Theologian Walter Brueggemann uses the term “scripted” to describe the composite nature of our convictions, beliefs and social attitudes. It is a simple concept, but it is crucial for Christians to understand if we are faithfully to speak out against injustice, as many are doing in the case of Wal-Mart.

At the present, “Wal-Mart: the High Cost of Low Price”—a documentary by Robert Greenwald—is eliciting a public outcry from Christians and other Americans, both in condemnation and praise, of Wal-Mart’s business ethos and practices.

For example, a recent showing of the film at Belmont University underlined the outrage currently being expressed by Americans over Wal-Mart’s business behaviors.

Without hesitation, students and visitors alike voiced dissatisfaction with the business giant. One person echoed the hyperbolic language of the film: “Wal-Mart is the evil empire.”

The powerful visual images and compelling, well-placed testimonies of the documentary succeed in retelling Wal-Mart’s story from the underside—from the disadvantage-point of under-privilege–rather than the perspective of economic success.

Wal-Mart, a shrewd marketer of itself, is volleying back with its own script. Responding to charges of below poverty-level wages, expensive and rationed benefit plans, strong-arm managerial tactics, employee abuse, gender discrimination, deceitful hiring practices and relocation of jobs overseas, the Arkansas company has taken its story to the churches.

And why not?
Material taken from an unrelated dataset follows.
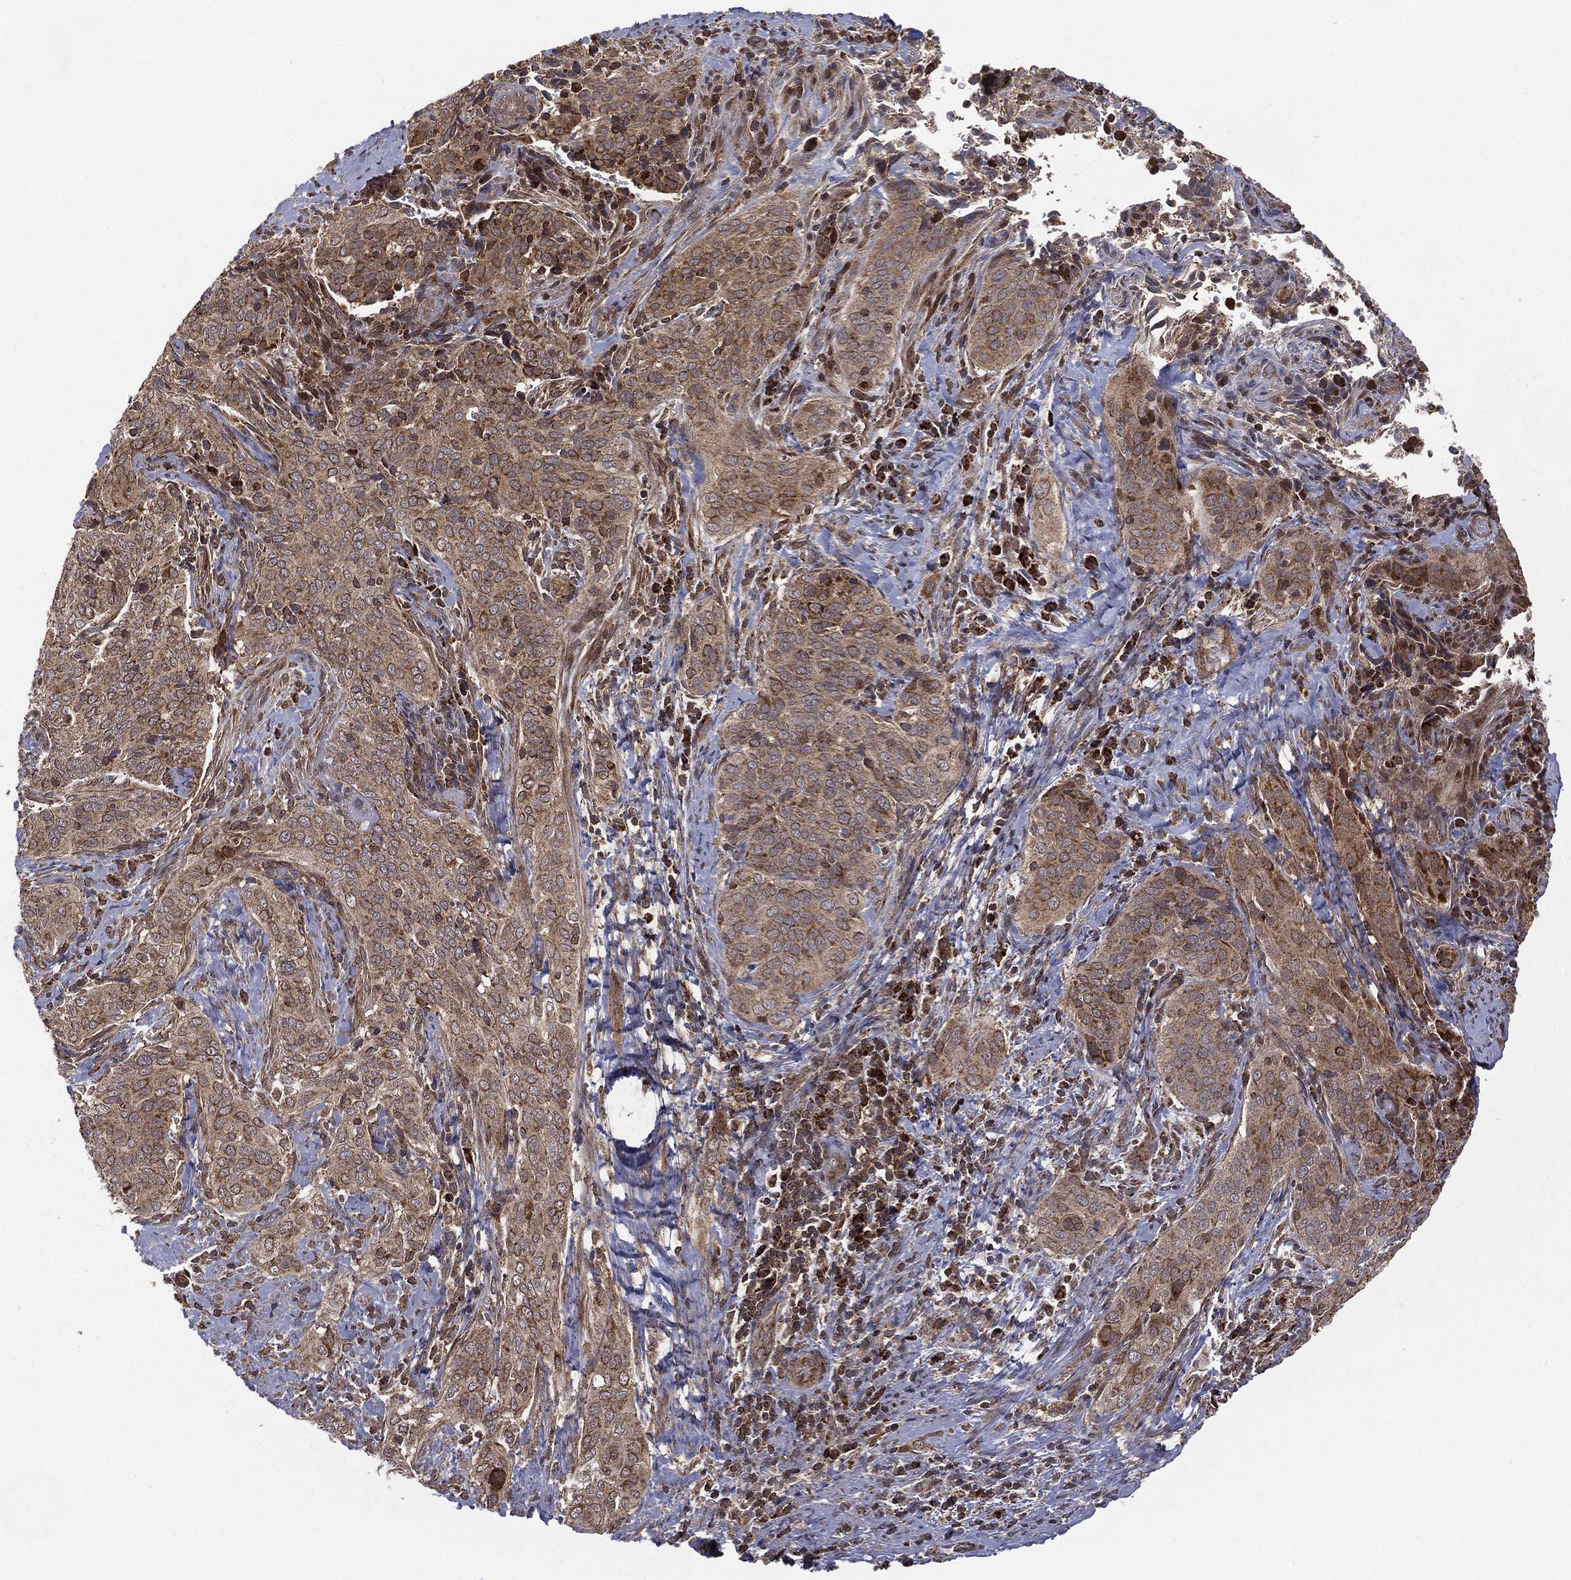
{"staining": {"intensity": "moderate", "quantity": ">75%", "location": "cytoplasmic/membranous"}, "tissue": "cervical cancer", "cell_type": "Tumor cells", "image_type": "cancer", "snomed": [{"axis": "morphology", "description": "Squamous cell carcinoma, NOS"}, {"axis": "topography", "description": "Cervix"}], "caption": "IHC histopathology image of cervical cancer (squamous cell carcinoma) stained for a protein (brown), which demonstrates medium levels of moderate cytoplasmic/membranous positivity in approximately >75% of tumor cells.", "gene": "MTOR", "patient": {"sex": "female", "age": 38}}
Wal-Mart has been written into the lives of churches for years—as it has with most rural and small-town America—because it has established itself as not only good for Americans’ consumer lives but morally necessary.

What do I mean by morally necessary?

American Christians have gotten into the bad habit of conflating America with God’s Kingdom. While the rest of the world looks on incredulously, we locate God as the invisible hand of American economic success, the guarantor of American democratic liberty and the provider of the unlimited resources available to us.

In short, Wal-Mart understands that its place in the lives of American Christians is written on stone tablets, because American Christians see it as the embodiment of America.

Pentecostal pastor Ira Combs represents the sentiment well. Efforts to paint the company as anti-American don’t wash with him. “Wal-Mart, to me, is very American,” he said. “It is manifest of the American dream.”

To take Wal-Mart and its low prices, its endless supply of jobs and its local capital out of American life is to divide the house against itself, a no-no for many American Christians.

Yet, this is precisely what Greenwald’s film does. It undermines the reality-creating script “sold” by Wal-Mart to the American consumer. It questions whether Wal-Mart is really good for America.

By presenting an alternative story to explain Wal-Mart’s success, it examines that “most American of relationships”—the one between the worker and the employer–that fuels the American dream.

I am concerned, however, that Greenwald’s script is fraught with its own dangers, especially for those Christian communities who desire to make Jesus’ politics and economics their own.

In a 1988 book, Ronald Reagan, the Movie: And Other Episodes of Political Demonology, political theorist Michael Rogin talked about how Reagan was a master at demonizing the political other, whether it be communists in Russia or Nicaragua. By identifying certain groups or ideologies with evil, Reagan’s America was able to protect its own political purity through a mythical script.

The byproduct of this political practice of demonization is sacredness. In a very biblical way, when things are labeled as evil, an exorcism must occur in order to protect the sacred body politic.

Reagan’s America had to exorcise economic and political ideologies–not because they were actually unjust, but because they had been scripted as evil by the head of America’s body politic.

“Wal-Mart: the High Cost of Low Price” uses this same kind of apocalyptic rendering.

By attacking Wal-Mart to protect the purity of a “true” American way to do business, the film appeals to the same belief in the “sacredness” of American capitalism that enabled Wal-Mart to secure its place in our social narratives in the first place.

As Christians, we must faithfully question the powerful American script of market economics, and not just Wal-Mart’s version of it.

Brueggemann says in the Christian Century that “this script—enacted through advertising, propaganda and ideology … promises to make us safe and happy.”

I fear that Greenwald’s documentary unfortunately perpetuates this story, telling America that cleaning up Wal-Mart will make us safe and happy again.

Hopefully, though, his documentary will prod us to examine the economic axioms of our culture: unlimited growth, transient labor, individual accountability for life’s goods, unlimited profits for America’s business innovators, low prices, efficiency and global competition.

For this to happen, though, many American Christians will have to trust that when Jesus warned if “a kingdom is divided against itself, then that kingdom cannot stand,” he was not speaking about America.

Andy Watts is an assistant professor at Belmont University in Nashville, Tenn.